3. The ultra-short term prediction method for wind power according to claim 2, wherein a first degree of correlation between weather factors and wind power and a second degree of correlation between operation index factors and wind power are calculated according to historical weather data of a wind farm, operation index data of a wind turbine generator and wind power data, and key factors affecting the wind power are determined according to the first degree of correlation and the second degree of correlation, specifically:

4. The ultra-short-term prediction method of wind power according to claim 3, characterized in that the first weather prediction data is obtained after screening the weather prediction data of the wind farm at the current moment according to the key factors.

5. The ultra-short term prediction method of wind power as claimed in claim 4, wherein the wind power correlation model respectively normalizes the historical weather data of the wind farm, the operation index data of the wind turbine generator and the wind power data before calculating the first correlation between the weather factor and the wind power and the second correlation between the operation index factor and the wind power according to the historical weather data of the wind farm, the operation index data of the wind turbine generator and the wind power data.

6. The ultra-short term prediction method of wind power according to claim 5, wherein the weather factors of the first degree of correlation greater than 0.85 are determined as weather key factors, and the operation index factors of the second degree of correlation greater than 0.85 are determined as operation index key factors.

7. The ultra-short term prediction method of wind power according to any one of claims 1 to 6, characterized in that the historical weather data input to the wind power relevancy model is screened according to the weather key factors to obtain screened historical weather data, the operation index data input to the wind power relevancy model is screened according to the operation index key factors to obtain screened operation index data, and the screened historical weather data and the screened operation index data are used as a training set of the wind power ultra-short term prediction model.

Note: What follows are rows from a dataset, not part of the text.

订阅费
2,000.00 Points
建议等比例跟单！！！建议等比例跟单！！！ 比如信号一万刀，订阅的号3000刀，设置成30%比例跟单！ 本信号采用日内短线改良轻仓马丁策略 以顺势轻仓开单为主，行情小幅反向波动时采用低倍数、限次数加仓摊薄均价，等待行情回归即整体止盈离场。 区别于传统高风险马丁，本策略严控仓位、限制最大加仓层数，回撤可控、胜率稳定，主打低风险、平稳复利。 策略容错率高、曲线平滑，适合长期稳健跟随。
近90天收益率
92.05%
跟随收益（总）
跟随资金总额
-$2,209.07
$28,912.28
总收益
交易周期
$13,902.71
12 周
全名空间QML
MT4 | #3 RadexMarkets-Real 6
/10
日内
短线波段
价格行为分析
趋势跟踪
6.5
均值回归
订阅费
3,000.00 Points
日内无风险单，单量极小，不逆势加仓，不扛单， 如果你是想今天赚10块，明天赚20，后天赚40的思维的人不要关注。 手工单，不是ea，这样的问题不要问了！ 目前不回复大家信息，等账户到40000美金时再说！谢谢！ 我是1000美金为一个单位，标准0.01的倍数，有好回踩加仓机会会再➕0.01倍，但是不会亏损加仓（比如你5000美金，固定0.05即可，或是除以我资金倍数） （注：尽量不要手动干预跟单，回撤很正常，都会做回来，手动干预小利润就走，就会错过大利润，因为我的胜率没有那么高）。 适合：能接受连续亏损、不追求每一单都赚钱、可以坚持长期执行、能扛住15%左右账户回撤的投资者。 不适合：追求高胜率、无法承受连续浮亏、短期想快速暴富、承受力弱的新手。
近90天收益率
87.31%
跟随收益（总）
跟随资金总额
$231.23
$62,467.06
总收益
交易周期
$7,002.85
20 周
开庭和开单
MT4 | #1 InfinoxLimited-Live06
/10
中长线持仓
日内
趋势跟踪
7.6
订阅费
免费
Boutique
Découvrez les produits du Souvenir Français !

8. An ultra-short-term prediction device for wind power is characterized by comprising a key factor calculation module, a data screening module and a wind power prediction module;

9. The ultra-short-term wind power prediction device according to claim 8, comprising a wind speed correction module, wherein the wind speed correction module is configured to input a first weather prediction data of a wind farm at a current time and a weather prediction error of a previous time into a wind speed correction model, and the wind speed correction model corrects a wind speed in the first weather prediction data according to the prediction error of the previous time and outputs a second weather prediction data of the current time after correction; the wind speed correction model is an extreme learning machine model.

10. A readable storage medium, characterized in that the readable storage medium comprises a stored computer program, which when executed controls a device on which the readable storage medium is located to perform the ultra-short term prediction method of wind power as claimed in any one of claims 1 to 7.